Spending and saving can be a marriage minefield. Here's advice on how to avoid an explosion.
The following post comes from Gary Foreman at partner site The Dollar Stretcher.
Reader Alexie asks…
My husband’s spending is starting to drive a wedge between us. I want to put money away for a vacation and our son’s college fund. But there’s never any money left at the end of the month. My husband does outside sales, so he’s in a car all day. By the end of the day, he’s spent $8 or $9 on Starbucks, candybars, sodas, etc. That’s nearly $200 per month! When I ask him about it, we quickly get into a fight. I know that he wants to save for college, etc., but he doesn’t seem to be able to stop or even cut back on the spending. What can I do that won’t destroy my marriage?
You face a common problem, Alexie. In most couples, one is more concerned with the finances than the other. So disputes over money are all too common. But it doesn’t have to be that way. Here’s what you can do…
1. Get a second opinion
Begin by recognizing that you might not be the best person to talk to your husband about his spending habits. Sometimes it’s hard to recognize the truth when it comes from someone close to us. We’re more likely to see it if we read it in a book or hear it from an expert. You might have more success if he hears it from an investment adviser.
2. Set good goals
Most of us like to achieve goals. If you can connect a goal (say a vacation that hubby wants) to the behavior needed (one less Starbucks each day), you can cause a change in habits. If hubby buys into the goal and method for achieving it, you’ll have a powerful ally.
Make sure that you place reminders in strategic places. For instance, hubby might find it helpful to keep a vacation travel brochure or two in the car.
3. Take credit
You may find your husband is spending money without thinking about it. Studies show that people spend more when they use plastic.
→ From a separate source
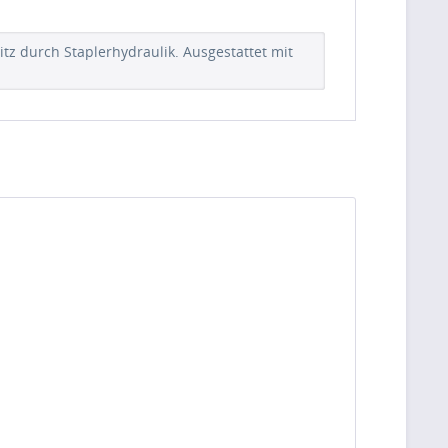
z durch Staplerhydraulik. Ausgestattet mit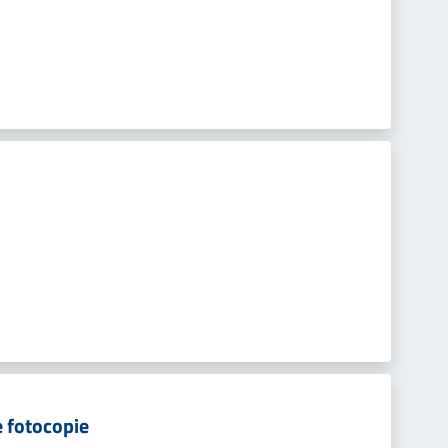
e fotocopie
It might be helpful to set up a cash allowance during the week. Ask hubby to agree to put away the cards and switch to cash. He’ll be more aware of his expenses when he handles greenbacks.
4. Be forgiving
Allow for some flexibility. Don’t insist that he can never stop at a 7-11 for a candy bar. Rather, ask him to limit it to once or twice a week. Or perhaps as a reward for sales calls that end up in a commission for him.
Don’t badger and don’t threaten. You’re trying to pull toward a common goal, not win a power struggle. If he enjoys a candy bar in the afternoon, buy some at the grocery store and make sure that one is sitting by his car keys in the morning. It may take a bit of a sacrifice on your part. But making coffee in the morning might be enough to prevent him from buying it later.
5. Be specific
Have specific dollar amounts and dates in mind. “We’ll save $1,500 by next June.” Planning on “saving some money” in the future is a hope, not a goal.
Keep track of your success and celebrate it. Ideally, you’ll be able to move the money saved to a separate account(s) meant for your vacation or college fund. You’ll find that each time you make a deposit, you’ll be re-energized to save even more. Make sure that you talk about your progress. The victory is best shared.
6. Turn the tables
Be willing to listen to his comments about your spending. He may well see places that you should consider cutting back. You owe it to him to give it some thought. You owe it to yourself too.
Ultimately it’s important to recognize that you cannot change your husband’s behavior. Only he can do that. And, he’s much more likely to want to make changes if he sees how he will personally benefit.